一种录音方法和终端,该方法包括:在记录音频数据的过程中,获取第i个标记信息,该第i个标记信息包括:第i个标记时间点和第i个标记标识,其中,N≥i≥1,N≥2,N为标记的总个数,N为正整数;根据第i个标记标识和预设的标记标识与被访用户信息的对应关系,确定第i个标记标识对应的用户信息;当i N时,将第i个标记时间点和第i+1个标记时间点之间的音频数据,保存为与第i个标记标识对应的用户信息匹配的第i个音频文件。

Description

一种录音方法及终端 技术领域
本申请涉及但不限于电子应用领域中的信息处理技术,尤其涉及一种录音方法及终端。
背景技术
随着终端的普及,终端已经成为生活中必不可少且随身携带的电子设备,可以随时对身边的事情进行记录。对于一些场合,也需要终端采用录音的方式进行信息记录,例如,会议记录等。

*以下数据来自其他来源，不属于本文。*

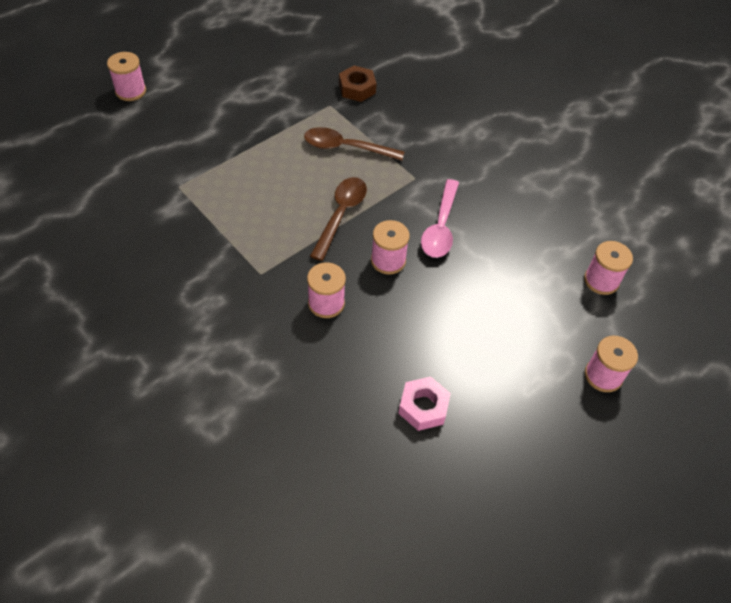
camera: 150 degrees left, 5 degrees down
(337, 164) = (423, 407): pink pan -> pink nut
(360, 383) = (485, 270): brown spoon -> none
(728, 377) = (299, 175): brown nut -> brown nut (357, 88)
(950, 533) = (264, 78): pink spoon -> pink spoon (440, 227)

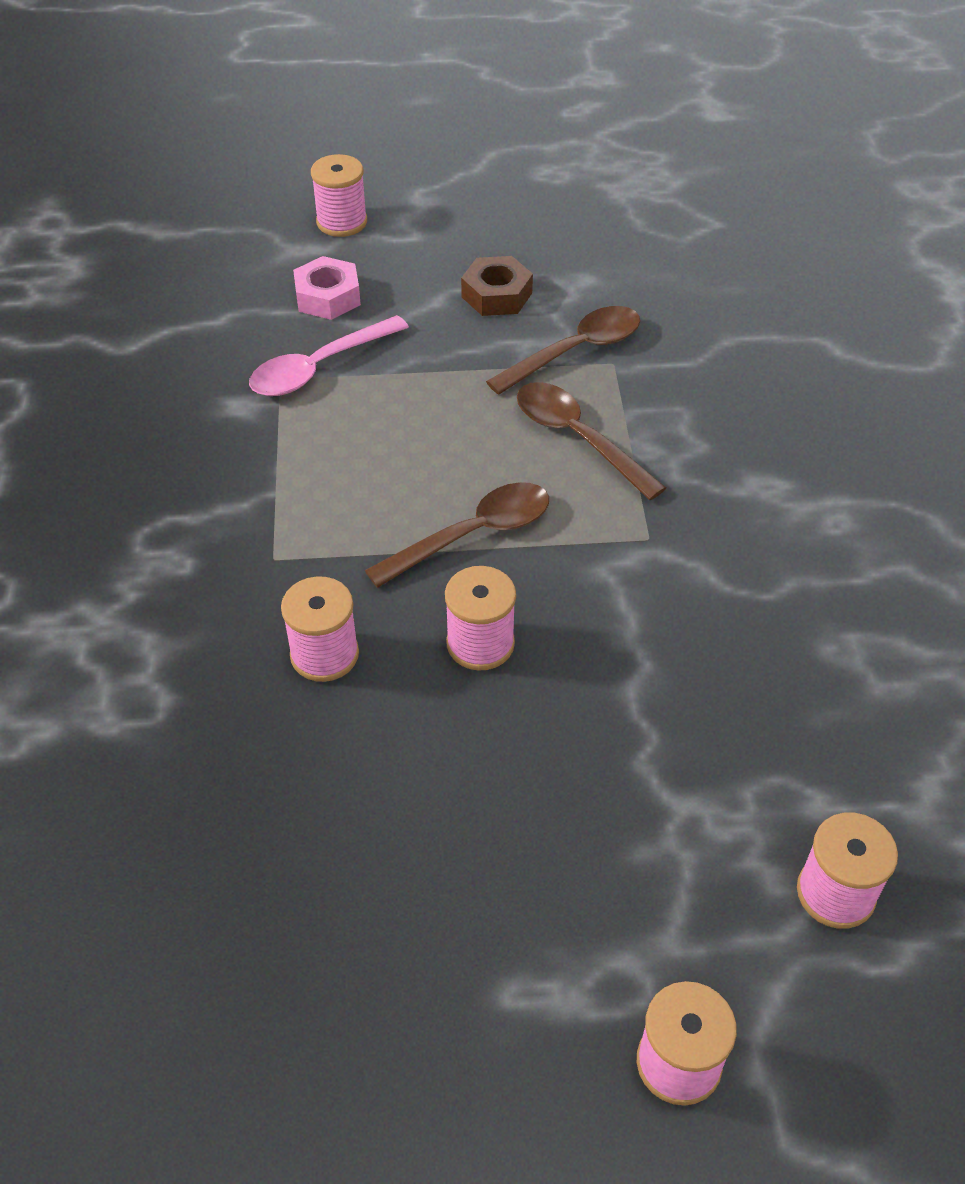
camera: 40 degrees right, 5 degrees down
(308, 107) = (575, 351): none -> brown spoon
(357, 88) = (681, 357): brown nut -> brown nut (497, 295)
(423, 407) = (316, 905): pink nut -> pink nut (328, 297)
(440, 227) = (618, 637): pink spoon -> pink spoon (320, 367)

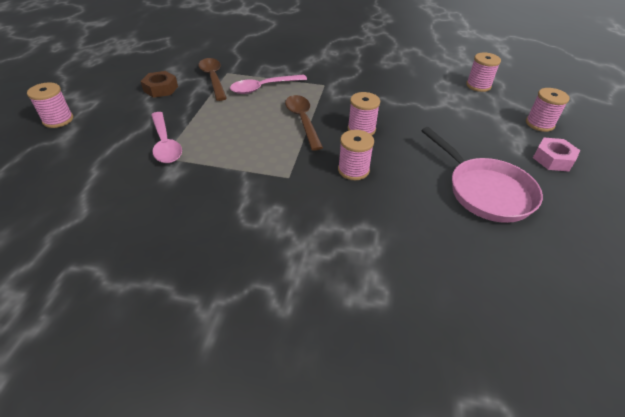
camera: 75 degrees left, 5 degrees down
(319, 909) = (485, 191): none -> pink pan
(328, 297) = (114, 133): pink nut -> pink nut (553, 159)
(578, 439) = (264, 88): brown spoon -> pink spoon

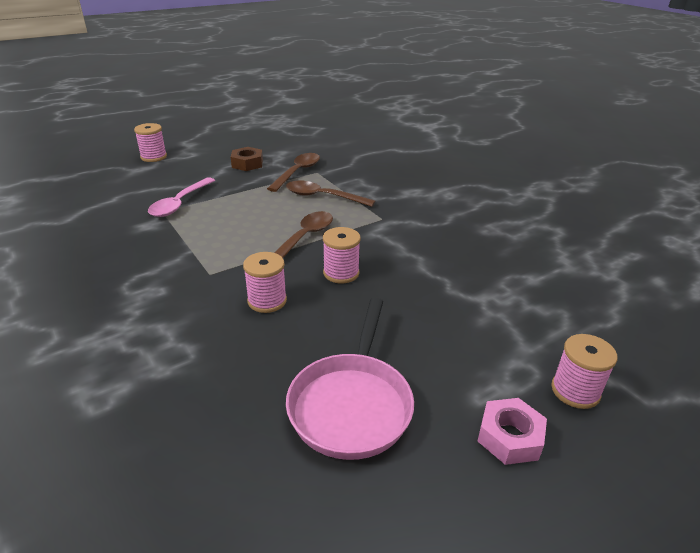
camera: 45 degrees right, 10 degrees down
(264, 88) = (323, 197): pink spoon -> brown spoon
(478, 86) = (569, 304): pink spool -> none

相关技术中,在录音过程中,终端启动录音设置,通过麦克风对场景中的语音信息进行采集,得到音频数据,以使得用户在录音之后的任意时刻,在终端上播放该音频数据时可以再现场景中的语音信息。比如,用户可以通过麦克风记录会议的会议内容,然后通过终端播放该音频数据时,可以再现会议内容,以便于记录整理。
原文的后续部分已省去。